私は今回ミレディーという悪女の声を担当させていただきました。悪女といっても憎めない存在。おかげさまでたくさんの皆さまにご支持をいただきました。あのスレンダーなプロポーション、赤毛、流し目、目もとのホクロ、赤いマニキュア、どれもじつに格好よかった。私自身も毎回展開が楽しみで楽しみでなりませんでした。
まとめ=K-co Toda
人形劇の放送がある日本は健全だとおもうんです
ミレディーの悪女ぶりは“シレッと潔く!”をモットーに演じました。ときに甘えたり、力づくだったりとあらゆる手管を使っている。台本をいただいてミレディーの台詞を見るたび、私は大胆に振り切った芝居を心がけました。台詞を入れる段階では人形の動きはありません。ですから人形がどう動くのかな? どれくらいの空間にいるのかな? 相手とはどれくらいの距離なのかな? など、想像、想定することがたくさんあるのです。こういったことも人形劇の難しさ。そして楽しさでもあるのです。私からするとこれが人形劇の醍醐味だと思いました。そういった綿密な時間を経て、人形の動きがついたオンエアを見ることは、また、さらに楽しみとなりました。

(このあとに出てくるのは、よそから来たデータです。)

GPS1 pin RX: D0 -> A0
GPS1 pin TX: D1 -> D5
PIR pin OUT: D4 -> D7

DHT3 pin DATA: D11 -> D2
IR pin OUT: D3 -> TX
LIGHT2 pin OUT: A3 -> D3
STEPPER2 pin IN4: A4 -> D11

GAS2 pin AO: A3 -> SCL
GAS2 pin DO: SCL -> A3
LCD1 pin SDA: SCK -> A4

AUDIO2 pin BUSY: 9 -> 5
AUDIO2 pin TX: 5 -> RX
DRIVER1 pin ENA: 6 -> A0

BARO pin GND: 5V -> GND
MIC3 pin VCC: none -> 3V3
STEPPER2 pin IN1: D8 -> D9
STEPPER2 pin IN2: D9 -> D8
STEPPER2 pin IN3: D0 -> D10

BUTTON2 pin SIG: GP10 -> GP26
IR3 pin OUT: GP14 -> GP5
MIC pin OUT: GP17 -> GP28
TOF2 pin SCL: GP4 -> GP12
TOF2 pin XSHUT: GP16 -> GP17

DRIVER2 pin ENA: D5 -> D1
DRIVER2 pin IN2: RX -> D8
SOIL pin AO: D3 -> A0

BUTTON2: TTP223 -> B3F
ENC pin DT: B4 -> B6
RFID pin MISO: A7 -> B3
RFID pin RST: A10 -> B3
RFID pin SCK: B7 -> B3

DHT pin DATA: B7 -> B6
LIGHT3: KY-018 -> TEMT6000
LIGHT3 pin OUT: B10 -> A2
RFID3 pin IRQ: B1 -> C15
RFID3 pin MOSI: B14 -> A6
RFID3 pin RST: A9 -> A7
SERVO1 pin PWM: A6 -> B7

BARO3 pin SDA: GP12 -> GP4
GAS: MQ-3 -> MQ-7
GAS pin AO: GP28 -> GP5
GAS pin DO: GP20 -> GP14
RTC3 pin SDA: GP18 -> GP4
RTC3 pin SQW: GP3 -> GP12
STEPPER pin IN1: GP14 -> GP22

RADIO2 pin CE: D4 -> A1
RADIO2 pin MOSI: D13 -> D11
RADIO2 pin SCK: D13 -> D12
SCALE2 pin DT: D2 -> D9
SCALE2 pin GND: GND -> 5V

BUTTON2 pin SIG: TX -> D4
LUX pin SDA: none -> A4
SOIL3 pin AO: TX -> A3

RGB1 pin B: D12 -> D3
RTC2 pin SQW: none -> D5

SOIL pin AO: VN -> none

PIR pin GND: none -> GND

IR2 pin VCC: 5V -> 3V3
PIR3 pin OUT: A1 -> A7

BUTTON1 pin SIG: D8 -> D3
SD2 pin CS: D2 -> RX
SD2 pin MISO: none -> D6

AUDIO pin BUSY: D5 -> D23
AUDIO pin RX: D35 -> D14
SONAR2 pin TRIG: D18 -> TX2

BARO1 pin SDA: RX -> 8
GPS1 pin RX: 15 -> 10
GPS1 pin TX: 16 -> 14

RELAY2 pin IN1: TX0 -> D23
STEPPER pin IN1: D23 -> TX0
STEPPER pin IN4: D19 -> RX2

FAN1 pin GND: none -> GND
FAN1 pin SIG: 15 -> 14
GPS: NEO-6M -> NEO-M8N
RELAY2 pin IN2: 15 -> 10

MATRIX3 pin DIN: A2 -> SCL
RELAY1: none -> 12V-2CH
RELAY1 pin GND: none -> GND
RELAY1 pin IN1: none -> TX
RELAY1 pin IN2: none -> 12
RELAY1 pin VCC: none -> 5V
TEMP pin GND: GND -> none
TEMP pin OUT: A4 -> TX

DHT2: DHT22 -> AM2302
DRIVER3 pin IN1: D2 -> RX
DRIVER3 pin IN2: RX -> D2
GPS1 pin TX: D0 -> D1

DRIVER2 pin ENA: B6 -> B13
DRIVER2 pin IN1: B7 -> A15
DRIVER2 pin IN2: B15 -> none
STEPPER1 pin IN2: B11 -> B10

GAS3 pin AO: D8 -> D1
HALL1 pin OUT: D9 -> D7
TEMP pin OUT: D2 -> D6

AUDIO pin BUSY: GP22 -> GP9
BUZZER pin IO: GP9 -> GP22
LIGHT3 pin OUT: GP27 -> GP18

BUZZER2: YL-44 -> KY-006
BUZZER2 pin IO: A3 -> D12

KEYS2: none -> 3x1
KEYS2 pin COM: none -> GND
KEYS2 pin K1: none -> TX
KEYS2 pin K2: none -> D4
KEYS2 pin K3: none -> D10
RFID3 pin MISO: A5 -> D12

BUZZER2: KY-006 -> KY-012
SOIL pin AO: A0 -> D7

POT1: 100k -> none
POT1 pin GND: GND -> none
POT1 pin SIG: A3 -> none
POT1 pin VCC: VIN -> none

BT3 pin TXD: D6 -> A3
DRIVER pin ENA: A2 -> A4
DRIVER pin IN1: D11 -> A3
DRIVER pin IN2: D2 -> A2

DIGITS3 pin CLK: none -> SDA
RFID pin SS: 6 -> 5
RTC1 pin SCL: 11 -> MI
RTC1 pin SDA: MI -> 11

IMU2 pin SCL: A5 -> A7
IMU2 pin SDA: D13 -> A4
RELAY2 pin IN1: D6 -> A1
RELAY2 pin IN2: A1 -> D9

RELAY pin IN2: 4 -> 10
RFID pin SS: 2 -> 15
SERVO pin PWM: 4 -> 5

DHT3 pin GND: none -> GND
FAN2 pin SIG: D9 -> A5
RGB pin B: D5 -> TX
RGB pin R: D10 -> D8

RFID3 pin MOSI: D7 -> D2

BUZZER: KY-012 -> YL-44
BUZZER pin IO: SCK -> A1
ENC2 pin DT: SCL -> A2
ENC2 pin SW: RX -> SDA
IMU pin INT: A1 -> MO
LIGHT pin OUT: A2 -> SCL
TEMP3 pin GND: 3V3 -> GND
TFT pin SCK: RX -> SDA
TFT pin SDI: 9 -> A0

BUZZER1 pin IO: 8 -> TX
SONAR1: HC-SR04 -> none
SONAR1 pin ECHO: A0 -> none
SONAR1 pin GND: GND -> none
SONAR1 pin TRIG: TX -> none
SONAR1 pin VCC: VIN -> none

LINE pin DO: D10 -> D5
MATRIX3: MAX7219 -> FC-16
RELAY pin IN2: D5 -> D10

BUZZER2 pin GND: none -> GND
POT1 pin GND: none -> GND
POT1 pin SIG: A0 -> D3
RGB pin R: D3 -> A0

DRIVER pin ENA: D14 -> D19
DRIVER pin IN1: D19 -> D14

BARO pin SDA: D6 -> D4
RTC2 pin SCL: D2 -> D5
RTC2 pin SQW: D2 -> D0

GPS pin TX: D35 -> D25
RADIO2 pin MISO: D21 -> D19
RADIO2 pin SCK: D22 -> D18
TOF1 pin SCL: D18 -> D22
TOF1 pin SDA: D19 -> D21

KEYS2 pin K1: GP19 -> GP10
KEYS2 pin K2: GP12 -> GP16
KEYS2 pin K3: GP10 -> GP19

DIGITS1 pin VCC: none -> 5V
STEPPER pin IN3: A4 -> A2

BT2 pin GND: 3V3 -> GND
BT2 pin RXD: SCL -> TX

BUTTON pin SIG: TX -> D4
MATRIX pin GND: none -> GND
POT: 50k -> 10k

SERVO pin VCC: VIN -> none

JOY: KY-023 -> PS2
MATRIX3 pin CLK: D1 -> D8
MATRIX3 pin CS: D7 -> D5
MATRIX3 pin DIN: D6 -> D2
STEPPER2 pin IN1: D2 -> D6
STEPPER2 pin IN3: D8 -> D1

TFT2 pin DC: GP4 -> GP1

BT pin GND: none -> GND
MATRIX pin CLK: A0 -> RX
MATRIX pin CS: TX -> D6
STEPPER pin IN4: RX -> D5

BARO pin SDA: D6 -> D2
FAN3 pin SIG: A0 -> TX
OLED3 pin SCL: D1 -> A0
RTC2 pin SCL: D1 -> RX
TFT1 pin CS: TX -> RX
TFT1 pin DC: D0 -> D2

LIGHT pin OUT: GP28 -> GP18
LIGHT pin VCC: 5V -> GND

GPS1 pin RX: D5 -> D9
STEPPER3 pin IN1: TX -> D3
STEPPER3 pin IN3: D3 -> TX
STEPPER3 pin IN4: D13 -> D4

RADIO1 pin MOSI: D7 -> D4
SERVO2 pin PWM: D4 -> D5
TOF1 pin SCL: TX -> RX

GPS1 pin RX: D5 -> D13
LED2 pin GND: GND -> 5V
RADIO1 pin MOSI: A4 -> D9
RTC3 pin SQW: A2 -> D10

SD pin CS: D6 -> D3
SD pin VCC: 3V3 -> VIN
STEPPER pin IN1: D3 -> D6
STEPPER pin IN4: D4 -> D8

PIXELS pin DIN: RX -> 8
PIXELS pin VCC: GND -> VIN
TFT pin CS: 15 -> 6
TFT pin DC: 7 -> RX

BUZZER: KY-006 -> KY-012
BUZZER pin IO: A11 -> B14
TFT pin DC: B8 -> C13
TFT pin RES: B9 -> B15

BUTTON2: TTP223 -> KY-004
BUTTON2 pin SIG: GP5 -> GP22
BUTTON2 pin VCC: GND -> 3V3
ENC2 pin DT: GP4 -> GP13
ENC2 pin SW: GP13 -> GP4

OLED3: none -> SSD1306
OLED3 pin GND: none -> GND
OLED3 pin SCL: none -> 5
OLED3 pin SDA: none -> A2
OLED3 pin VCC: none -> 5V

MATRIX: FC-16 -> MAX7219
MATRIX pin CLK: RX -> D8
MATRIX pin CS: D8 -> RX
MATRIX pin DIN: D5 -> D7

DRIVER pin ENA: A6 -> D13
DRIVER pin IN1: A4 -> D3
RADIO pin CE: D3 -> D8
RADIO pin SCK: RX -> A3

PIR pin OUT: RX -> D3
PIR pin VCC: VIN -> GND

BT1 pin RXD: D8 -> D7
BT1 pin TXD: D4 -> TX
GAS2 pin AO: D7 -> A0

日ごろ、外国映画やアニメーションでは動く映像に声を入れる仕事をしている私にとっては、先に吹き込んだ声に人形が動いてくださるという逆のパターンなんですね。とても新鮮でしたし、オンエアを見ているうちにミレディーの動きも想像できるようになりました。なにか一心同体のような?(笑)
なんといっても『新・三銃士』の物語の展開や台詞は子どもだけではなく、おとなも楽しめるところが素敵だったと思います。子どもに媚びない脚本。三谷幸喜さんはやっぱり素晴らしい。天才だ!
かつて私の子ども時代には人形劇というものが当たり前のように放送されていました。
人形劇の放送がある日本は健全だとおもうんです。これからもあるべきなんです。オンエアでは人形を操る演者の皆さんからの熱も感じられます。流れる動きのアニメーションに比べたら人形劇には制約がありますが、その分私たちの想像力が養われると思うんですよね。
そしてたくさんのキャラクターが出てきた『新・三銃士』。じつはほとんど7人で演じてきました。つまりひとりで何役も演じるわけです。これも声のお仕事ならではのこと。私自身もケティというミレディーの分身的存在の黒猫を演じましたが、とくに三銃士のお三方(山寺宏一さん、江原正士さん、高木渉さん)の活躍は素晴らしかった。プロの仕事を見せてくれました。声のお仕事では新人の(池松壮亮さん、貫地谷しほりさん、瀬戸カトリーヌさん)もキャラクターが物語で成長していくのと同様に、見事な成長ぶりでした。
7人はまるで小さな劇団のようでしたね。ホントに楽しかったです。また、こんなお仕事に出合いたいです。アデュー!!